Task requirements
Where a line holds the word "edit", copy that line from the data below.

Web document revisions
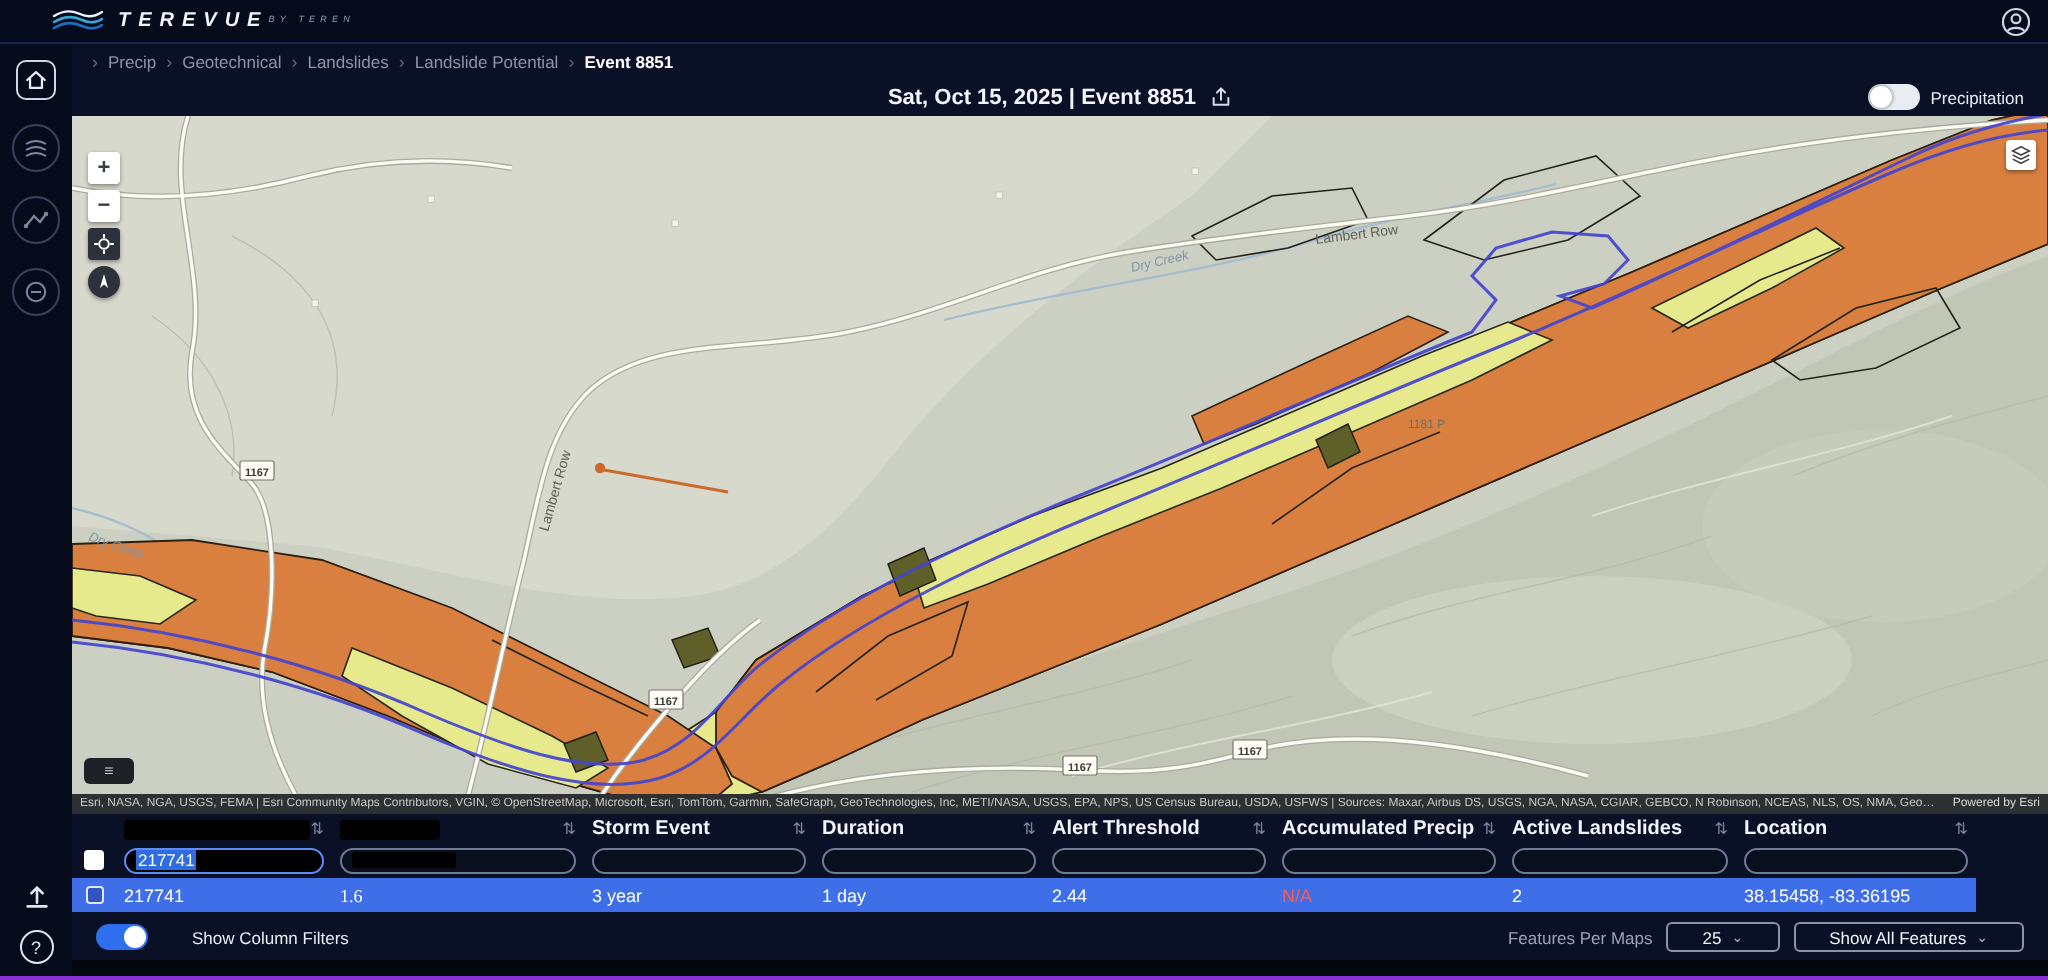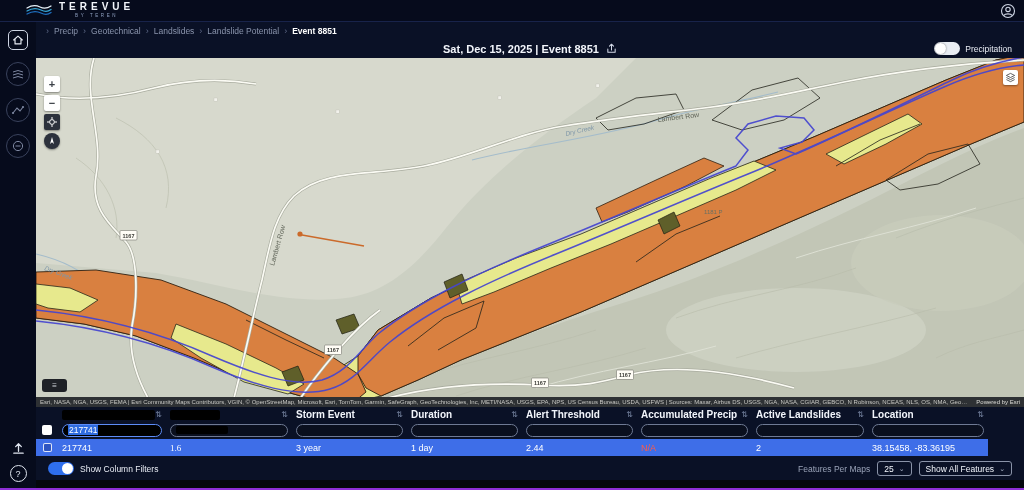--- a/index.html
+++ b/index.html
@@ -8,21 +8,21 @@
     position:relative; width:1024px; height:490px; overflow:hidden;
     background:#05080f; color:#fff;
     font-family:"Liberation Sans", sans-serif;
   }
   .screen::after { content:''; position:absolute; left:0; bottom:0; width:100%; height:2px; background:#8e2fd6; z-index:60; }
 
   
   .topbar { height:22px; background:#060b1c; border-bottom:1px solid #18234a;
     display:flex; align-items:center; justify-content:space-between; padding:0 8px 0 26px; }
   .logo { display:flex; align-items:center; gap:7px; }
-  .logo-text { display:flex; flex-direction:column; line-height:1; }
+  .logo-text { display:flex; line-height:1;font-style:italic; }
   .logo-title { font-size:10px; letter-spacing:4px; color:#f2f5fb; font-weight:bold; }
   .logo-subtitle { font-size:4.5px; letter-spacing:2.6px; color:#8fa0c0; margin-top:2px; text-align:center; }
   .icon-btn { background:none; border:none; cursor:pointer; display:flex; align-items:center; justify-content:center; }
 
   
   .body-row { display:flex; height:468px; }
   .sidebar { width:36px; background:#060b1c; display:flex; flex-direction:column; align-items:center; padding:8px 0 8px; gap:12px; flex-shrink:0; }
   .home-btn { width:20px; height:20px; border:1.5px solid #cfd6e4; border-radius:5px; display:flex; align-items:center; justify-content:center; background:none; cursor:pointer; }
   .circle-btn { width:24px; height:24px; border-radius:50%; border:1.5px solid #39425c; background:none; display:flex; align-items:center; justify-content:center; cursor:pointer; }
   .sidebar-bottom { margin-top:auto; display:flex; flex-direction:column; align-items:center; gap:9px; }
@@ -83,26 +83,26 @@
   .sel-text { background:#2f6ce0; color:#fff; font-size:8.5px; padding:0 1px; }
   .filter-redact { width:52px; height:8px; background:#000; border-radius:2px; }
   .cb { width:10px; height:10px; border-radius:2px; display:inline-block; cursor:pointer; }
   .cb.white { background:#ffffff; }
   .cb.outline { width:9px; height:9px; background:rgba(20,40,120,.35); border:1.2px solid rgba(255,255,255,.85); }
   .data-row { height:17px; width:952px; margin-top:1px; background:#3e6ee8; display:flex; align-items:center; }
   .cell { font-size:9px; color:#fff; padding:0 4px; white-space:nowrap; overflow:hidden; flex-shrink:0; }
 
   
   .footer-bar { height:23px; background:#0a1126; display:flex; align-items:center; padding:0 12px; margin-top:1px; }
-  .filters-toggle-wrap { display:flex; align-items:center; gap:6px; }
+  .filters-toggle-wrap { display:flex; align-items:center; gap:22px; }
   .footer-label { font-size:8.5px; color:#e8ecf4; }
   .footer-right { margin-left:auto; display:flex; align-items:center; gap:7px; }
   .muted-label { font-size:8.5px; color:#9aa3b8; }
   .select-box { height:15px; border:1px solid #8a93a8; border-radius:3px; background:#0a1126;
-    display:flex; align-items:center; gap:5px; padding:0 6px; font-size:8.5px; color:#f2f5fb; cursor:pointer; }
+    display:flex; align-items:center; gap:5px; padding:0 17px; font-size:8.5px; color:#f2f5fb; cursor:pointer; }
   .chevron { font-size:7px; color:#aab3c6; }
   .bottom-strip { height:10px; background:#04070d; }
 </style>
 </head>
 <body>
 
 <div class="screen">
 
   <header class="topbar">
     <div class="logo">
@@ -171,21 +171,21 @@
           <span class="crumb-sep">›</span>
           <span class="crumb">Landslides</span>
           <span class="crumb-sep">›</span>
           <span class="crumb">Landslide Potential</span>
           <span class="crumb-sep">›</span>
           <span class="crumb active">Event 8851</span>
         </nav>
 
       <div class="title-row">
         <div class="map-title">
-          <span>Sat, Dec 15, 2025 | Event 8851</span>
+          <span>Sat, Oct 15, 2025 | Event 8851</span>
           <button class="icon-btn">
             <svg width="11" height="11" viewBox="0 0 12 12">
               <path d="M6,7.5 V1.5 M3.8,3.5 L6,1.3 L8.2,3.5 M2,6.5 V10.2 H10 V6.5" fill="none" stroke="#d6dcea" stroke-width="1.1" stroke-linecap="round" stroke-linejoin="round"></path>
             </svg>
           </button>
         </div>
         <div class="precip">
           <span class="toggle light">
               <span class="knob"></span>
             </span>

* * *

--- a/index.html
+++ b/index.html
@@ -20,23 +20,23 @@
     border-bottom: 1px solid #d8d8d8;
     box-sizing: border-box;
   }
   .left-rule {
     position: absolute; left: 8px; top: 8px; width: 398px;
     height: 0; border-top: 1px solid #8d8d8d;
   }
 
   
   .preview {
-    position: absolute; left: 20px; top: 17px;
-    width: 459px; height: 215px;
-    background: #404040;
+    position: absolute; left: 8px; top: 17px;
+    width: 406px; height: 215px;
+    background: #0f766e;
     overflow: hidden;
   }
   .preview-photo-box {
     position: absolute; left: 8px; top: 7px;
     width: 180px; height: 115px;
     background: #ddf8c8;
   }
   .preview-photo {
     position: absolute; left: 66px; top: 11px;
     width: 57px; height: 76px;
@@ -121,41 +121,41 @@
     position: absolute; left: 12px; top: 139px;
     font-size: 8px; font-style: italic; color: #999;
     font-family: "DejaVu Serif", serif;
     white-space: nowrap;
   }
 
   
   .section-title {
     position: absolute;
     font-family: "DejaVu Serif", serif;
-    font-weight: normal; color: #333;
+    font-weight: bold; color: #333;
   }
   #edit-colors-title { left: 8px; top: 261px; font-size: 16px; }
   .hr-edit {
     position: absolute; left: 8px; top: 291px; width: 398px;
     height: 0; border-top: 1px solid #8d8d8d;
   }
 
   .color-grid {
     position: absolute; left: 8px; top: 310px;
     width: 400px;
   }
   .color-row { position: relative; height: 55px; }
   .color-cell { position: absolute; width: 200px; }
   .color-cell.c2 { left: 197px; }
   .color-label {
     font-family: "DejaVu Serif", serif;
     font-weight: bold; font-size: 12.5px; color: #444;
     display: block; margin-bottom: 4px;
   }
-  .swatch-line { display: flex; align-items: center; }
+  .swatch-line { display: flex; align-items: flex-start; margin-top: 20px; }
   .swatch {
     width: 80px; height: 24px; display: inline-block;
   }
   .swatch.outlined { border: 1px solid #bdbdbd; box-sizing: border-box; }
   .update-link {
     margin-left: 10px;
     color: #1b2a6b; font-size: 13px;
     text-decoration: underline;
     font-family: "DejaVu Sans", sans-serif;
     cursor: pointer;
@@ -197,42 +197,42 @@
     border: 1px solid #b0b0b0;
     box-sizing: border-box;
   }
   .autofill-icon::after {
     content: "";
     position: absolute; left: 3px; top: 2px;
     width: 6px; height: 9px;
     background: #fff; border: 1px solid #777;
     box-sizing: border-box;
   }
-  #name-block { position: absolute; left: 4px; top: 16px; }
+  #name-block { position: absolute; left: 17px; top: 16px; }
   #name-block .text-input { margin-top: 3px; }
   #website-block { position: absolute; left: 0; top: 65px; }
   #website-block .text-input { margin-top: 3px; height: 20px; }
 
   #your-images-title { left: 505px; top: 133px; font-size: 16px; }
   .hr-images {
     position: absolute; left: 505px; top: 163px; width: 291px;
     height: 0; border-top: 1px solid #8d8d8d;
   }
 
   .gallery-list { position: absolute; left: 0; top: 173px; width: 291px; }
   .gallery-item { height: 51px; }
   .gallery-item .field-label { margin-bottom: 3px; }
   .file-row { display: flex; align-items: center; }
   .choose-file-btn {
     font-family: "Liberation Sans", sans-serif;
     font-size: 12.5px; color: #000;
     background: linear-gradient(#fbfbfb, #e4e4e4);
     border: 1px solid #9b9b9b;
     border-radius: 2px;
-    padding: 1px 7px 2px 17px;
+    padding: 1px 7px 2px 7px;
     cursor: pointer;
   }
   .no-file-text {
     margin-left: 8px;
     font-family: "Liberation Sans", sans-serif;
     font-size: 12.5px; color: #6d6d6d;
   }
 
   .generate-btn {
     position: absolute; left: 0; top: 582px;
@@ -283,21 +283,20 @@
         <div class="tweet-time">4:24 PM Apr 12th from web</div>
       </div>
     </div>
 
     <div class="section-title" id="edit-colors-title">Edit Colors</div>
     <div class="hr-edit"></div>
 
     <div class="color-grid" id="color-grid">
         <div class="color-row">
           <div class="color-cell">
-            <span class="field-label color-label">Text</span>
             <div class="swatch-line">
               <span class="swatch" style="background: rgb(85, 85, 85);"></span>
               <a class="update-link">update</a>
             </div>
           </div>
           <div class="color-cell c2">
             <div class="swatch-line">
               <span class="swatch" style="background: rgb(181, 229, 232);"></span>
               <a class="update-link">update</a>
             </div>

Solution for this exercise
   #edit-colors-title { left: 8px; top: 261px; font-size: 16px; }
   .hr-edit {
     <div class="section-title" id="edit-colors-title">Edit Colors</div>
     <div class="hr-edit"></div>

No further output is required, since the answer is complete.